After a few more minutes’ waiting in the queue it was my turn at the counter. I wanted to see if I could change my ticket and travel that evening to Madrid rather than wait till the following day. I had come to Saragossa to visit nearby Belchite, a small town in the Aragonese desert destroyed in the Civil War and whose ruins had been left untouched ever since. Now, though, I didn’t want to spend the night here: Saragossa was an ugly, dry place with little charm, although, in my experience, the people were friendly.
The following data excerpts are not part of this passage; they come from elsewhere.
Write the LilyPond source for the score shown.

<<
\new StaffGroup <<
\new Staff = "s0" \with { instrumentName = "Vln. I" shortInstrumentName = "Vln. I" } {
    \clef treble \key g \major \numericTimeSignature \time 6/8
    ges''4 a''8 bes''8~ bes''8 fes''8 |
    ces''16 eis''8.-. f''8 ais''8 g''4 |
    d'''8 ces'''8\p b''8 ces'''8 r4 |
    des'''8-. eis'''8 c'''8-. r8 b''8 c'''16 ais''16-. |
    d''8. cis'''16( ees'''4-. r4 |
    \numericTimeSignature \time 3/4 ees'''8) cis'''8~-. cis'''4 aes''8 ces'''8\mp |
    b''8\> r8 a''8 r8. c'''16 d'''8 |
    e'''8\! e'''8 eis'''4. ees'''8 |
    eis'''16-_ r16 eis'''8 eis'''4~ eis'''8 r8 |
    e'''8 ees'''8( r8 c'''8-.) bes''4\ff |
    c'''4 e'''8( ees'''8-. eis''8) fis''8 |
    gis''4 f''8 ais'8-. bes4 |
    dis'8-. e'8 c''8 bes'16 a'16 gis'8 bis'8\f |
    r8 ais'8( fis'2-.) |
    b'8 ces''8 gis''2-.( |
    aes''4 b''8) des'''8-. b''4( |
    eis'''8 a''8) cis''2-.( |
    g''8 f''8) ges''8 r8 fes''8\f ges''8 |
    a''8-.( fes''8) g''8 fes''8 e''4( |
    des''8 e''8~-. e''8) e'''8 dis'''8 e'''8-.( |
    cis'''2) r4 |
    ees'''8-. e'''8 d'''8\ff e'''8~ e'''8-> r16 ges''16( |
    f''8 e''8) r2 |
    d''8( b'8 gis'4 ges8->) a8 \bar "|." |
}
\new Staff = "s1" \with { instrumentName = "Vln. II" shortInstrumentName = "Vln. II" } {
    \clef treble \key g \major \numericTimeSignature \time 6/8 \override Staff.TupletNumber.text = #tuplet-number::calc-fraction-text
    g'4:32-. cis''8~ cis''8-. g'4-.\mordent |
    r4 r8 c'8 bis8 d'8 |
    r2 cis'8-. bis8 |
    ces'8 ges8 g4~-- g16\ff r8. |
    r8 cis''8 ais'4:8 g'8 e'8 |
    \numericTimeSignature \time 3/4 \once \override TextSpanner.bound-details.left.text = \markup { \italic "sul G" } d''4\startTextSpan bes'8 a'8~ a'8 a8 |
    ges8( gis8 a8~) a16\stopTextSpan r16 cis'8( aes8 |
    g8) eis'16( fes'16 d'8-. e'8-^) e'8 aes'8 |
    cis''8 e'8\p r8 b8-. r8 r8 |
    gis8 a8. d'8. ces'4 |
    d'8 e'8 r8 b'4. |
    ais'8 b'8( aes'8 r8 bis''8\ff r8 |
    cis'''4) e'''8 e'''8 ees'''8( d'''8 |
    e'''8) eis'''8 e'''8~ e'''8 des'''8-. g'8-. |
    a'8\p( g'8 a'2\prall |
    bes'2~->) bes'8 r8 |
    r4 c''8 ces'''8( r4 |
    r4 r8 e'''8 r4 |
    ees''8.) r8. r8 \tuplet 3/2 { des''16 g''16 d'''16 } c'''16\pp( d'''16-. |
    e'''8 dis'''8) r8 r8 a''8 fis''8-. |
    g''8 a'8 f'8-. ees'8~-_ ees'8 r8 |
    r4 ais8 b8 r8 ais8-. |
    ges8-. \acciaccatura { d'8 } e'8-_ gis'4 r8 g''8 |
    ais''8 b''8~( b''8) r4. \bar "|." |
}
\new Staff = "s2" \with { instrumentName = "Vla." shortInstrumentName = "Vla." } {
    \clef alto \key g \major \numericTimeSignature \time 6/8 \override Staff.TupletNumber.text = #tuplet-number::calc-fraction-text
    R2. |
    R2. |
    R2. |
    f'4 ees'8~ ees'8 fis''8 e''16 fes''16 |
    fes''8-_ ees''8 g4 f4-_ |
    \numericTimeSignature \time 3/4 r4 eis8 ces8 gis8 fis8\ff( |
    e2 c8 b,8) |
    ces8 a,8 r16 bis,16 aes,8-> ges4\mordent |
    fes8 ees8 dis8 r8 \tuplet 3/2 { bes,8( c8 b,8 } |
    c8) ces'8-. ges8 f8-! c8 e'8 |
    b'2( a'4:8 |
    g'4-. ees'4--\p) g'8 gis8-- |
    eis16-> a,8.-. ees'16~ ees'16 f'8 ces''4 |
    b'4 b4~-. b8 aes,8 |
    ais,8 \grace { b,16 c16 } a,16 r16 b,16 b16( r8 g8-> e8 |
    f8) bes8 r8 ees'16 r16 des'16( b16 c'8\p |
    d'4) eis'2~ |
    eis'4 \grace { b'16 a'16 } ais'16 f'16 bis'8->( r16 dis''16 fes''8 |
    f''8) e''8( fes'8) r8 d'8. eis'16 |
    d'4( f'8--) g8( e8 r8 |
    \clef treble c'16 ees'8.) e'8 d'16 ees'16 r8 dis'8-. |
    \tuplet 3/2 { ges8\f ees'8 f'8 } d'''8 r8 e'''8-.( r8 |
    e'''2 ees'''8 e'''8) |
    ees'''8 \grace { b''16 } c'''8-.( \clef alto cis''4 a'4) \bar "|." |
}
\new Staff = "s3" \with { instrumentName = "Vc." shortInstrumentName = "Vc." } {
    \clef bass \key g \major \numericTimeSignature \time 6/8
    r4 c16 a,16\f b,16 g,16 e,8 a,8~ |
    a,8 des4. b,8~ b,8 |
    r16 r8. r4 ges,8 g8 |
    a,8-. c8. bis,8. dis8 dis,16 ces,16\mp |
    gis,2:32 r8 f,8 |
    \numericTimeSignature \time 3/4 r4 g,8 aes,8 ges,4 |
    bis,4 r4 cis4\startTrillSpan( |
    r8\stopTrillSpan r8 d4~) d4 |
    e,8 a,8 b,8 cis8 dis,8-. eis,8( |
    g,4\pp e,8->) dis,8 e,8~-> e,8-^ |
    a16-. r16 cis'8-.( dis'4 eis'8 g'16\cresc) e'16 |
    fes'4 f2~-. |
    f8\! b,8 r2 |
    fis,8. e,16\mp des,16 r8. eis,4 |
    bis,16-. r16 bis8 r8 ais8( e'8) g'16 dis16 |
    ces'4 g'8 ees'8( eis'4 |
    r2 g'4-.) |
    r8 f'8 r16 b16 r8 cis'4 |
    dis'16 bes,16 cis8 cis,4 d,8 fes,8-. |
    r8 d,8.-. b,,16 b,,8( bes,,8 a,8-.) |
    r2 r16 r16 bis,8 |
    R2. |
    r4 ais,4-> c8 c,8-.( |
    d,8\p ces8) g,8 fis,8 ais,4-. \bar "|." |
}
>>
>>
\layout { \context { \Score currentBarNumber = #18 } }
‘There’ll be a charge,’ the girl behind the counter said. It was then that I noticed something was wrong. The bag on the trolley – it looked like mine, but wasn’t it slightly rougher-looking, and paler? These thoughts flashed through my mind at the speed of a camera shutter – a second later I realized that it wasn’t my bag, just one that looked a bit like it. Even then I still took time to register what had happened. Perhaps I’d picked up my neighbour’s bag instead of my own. I looked behind me to see a portly, sweaty man in a business suit holding a black briefcase in his left hand. No, not that. I looked to my left and right. Nothing. Understanding finally dawned. I opened the bag I’d thought was mine: it was completely empty. Someone had done a switch and robbed me of everything: credit cards, passport, wallet, cash.
‘My bag,’ I said, almost swallowing the word in shock. The girl behind the counter looked impatient. I was holding up the queue. ‘I’ve been robbed,’ I said. ‘They’ve stolen my bag.’
There was no response. She didn’t deal with robberies, only selling and changing tickets. Like grinding rusty machinery, my mind started piecing together what must have happened. The Cádiz couple, who were now nowhere to be seen, had been distracting me, turning my attention momentarily away from the bag on the trolley while an accomplice behind my back swapped it for one that looked similar. Annoyed by the old man’s question – I’d already explained to his wife – I hadn’t noticed a thing, my mind wandering back and forth from what had happened during the day to where I was hoping to be that night. Anywhere but the present. And now the bag was gone.
The businessman was scowling at me for holding things up. I looked desperately around the ticket hall for a sign of the little couple. For an awful moment, though, anyone and everyone might have been guilty. I felt I was surrounded by thieves, all trying to take something from me.
‘Didn’t you notice anything?’ I said to the others in the queue. No one stirred. They were all lost in their own thoughts and worlds, just as I had been.
‘Please,’ I said, turning back to the ticket girl, ‘call security.’
As though the effort might kill her, she lifted her arm and pointed sleepily to the security guards’ office on the other side of the hall. I should go and report to them myself if I t
hought there was something wrong. But in the meantime I was keeping people waiting, so if I didn’t mind …
I sprinted across the hall. There might still be time to catch the thieves if we hurried. They couldn’t have got far. For a second I oscillated between looking for them myself and getting help from the guards. But I might not be able to answer for myself if I did manage to find them on my own.
The guards’ office was closed and no one responded to my pounding on the door. Looking around, I caught sight of someone in a blue uniform with handcuffs and a gun hanging from his belt.